Le chef du gouvernement a reconnu l'existence, depuis sa nomination en 2011, de dysfonctionnements au sein de l'administration marocaine, laissant croire que l'un d'entre eux serait peut-être la raison d’un tel incident. L’occasion pour lui de souligner que la tâche principale et primordiale de son prochain gouvernement sera d’aborder ces dysfonctionnements, «toujours sous les directives du roi Mohammed VI». Et de déclarer à ce sujet :
«Les dysfonctionnements de l'administration marocaine sont connues. Le roi lui-même les avait pointés du doigt lors de son discours devant le Parlement, ce qui nous amène à penser qu’il s’agit là de l’une des premières directives adressées au prochain exécutif.»

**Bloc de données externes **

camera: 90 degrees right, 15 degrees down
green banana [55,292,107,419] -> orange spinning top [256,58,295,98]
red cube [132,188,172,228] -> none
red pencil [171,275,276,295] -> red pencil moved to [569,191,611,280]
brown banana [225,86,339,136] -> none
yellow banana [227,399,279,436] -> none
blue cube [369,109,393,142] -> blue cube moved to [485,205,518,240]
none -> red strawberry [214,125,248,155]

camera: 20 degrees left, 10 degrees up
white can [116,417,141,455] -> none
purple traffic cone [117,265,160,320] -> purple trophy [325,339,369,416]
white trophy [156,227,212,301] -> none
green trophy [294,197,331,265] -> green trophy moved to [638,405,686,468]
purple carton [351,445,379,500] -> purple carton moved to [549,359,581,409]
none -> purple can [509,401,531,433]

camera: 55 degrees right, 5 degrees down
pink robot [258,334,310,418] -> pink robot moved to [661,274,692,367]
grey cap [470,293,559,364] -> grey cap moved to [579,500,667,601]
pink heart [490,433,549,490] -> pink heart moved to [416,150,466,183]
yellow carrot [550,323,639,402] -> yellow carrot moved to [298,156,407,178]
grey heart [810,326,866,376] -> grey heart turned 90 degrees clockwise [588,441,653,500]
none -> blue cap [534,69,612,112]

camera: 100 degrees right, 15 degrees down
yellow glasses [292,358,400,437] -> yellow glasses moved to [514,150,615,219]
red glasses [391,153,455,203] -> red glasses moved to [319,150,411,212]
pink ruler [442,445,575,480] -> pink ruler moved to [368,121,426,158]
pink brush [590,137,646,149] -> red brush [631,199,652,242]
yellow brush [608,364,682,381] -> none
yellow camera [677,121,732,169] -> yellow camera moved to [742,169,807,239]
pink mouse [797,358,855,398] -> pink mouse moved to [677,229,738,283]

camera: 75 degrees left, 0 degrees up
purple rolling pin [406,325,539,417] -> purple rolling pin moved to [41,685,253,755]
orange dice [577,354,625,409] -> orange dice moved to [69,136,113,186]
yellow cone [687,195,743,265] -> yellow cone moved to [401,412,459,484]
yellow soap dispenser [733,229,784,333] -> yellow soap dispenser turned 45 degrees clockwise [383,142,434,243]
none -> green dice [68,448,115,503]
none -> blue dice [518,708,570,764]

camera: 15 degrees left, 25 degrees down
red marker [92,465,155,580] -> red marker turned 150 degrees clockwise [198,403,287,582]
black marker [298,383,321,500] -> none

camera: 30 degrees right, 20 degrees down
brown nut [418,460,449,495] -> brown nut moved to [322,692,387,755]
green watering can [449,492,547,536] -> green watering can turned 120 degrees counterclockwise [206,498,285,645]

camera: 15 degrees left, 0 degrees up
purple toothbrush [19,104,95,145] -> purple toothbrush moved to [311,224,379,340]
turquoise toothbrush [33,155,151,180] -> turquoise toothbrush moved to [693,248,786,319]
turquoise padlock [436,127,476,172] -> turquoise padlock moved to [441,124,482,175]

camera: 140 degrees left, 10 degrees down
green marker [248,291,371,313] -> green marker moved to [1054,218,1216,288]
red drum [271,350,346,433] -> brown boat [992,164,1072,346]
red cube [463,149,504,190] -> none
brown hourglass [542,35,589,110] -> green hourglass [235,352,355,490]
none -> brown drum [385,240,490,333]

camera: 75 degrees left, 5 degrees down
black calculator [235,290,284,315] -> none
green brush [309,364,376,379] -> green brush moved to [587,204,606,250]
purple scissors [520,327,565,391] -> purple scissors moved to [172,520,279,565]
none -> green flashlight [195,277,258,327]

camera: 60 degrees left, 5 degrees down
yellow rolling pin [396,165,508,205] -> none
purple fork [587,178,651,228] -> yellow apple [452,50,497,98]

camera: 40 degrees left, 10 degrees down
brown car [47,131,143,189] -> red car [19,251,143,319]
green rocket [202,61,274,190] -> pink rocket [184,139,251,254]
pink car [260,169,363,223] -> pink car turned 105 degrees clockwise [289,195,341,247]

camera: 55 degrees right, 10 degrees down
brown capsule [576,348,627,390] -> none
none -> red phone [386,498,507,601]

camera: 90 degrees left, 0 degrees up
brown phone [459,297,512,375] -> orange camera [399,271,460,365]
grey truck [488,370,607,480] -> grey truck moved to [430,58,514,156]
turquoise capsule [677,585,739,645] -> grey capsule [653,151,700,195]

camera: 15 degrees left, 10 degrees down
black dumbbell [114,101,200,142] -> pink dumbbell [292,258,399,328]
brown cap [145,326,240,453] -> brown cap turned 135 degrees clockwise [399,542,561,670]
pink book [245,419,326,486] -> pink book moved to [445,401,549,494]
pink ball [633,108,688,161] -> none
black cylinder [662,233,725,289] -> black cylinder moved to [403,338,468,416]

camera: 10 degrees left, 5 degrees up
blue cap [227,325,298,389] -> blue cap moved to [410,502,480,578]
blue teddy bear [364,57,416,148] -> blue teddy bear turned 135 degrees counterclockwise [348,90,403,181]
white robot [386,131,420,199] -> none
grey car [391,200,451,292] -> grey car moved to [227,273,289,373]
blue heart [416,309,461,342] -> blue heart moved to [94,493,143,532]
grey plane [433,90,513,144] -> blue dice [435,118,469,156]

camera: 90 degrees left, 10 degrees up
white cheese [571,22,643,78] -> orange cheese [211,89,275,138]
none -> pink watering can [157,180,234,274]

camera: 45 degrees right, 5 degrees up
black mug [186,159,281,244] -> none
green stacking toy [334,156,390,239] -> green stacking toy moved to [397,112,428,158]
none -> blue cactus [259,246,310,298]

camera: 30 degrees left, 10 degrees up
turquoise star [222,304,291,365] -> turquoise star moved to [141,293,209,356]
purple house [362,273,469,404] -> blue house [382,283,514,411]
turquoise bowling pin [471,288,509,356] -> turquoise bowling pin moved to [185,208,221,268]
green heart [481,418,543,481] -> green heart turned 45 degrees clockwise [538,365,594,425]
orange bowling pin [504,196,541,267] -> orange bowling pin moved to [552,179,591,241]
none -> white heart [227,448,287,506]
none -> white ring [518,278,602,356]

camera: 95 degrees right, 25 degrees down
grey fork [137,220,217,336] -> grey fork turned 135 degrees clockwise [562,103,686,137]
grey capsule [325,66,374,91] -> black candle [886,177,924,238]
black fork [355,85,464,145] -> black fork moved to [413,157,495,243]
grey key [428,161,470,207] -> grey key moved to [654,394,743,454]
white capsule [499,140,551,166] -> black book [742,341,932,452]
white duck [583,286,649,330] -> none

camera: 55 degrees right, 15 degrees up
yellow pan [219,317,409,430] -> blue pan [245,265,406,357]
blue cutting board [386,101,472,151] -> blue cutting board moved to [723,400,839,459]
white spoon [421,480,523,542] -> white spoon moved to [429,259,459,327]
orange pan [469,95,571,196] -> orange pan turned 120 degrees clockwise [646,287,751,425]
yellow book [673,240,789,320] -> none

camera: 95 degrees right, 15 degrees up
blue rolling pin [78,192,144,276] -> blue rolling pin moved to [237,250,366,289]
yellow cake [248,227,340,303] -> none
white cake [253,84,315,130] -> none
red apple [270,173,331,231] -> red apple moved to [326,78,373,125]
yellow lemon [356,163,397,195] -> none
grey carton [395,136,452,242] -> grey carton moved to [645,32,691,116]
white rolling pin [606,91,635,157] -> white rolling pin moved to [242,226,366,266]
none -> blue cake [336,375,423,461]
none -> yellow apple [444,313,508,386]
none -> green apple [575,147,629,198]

L’occasion pour lui également de se défendre et d’épingler ceux qui l’avaient accusé de ne pas avoir réagi rapidement après le décès de Mohcine Fikri. «Trois anciens ministres ont été dépêchés pour présenter les condoléances à la famille du défunt. Je refuse donc qu’on me reproche de ne pas avoir réagi», s’est-il défendu. Il précise également qu’il n’est pas resté «silencieux dans le cadre de cette affaire puisque le roi avait donné ses instructions, que nous avons ensuite mises en œuvre. Dans le cadre d’une affaire où le roi donne ses directives, le gouvernement ne peut pas intervenir de manière directe et indépendante puisqu’il considère que le roi a fait ce qu’il fallait faire».
Minimisant son rôle et ses responsabilités, Abdelilah Benkirane déclare que «le roi au Maroc est le chef de l'Etat, le chef de l’administration et le chef du gouvernement. Je ne suis qu’un membre de son conseil des ministres». Il a ensuite estimé qu’il est «peut-être difficile pour certaines personnes à l'extérieur du Maroc de comprendre», expliquant que «le roi dans notre pays, en plus de son statut juridique et de sa position religieuse, dispose d’une grande place dans le cœur et l’esprit de tout le monde».
Concernant des incidents qui se seraient produits lors de ces manifestations et des slogans qui auraient appelé à sa démission, le chef du gouvernement rectifie le tir en accusant ses détracteurs. «C’est connu que certains opposants mécontents profitent de ce genre d’occasions pour attaquer ma personne. Ceux qui étaient présents lors de ces manifestations ont été sans doute motivés par ces personnes-là», conclut-il sa déclaration.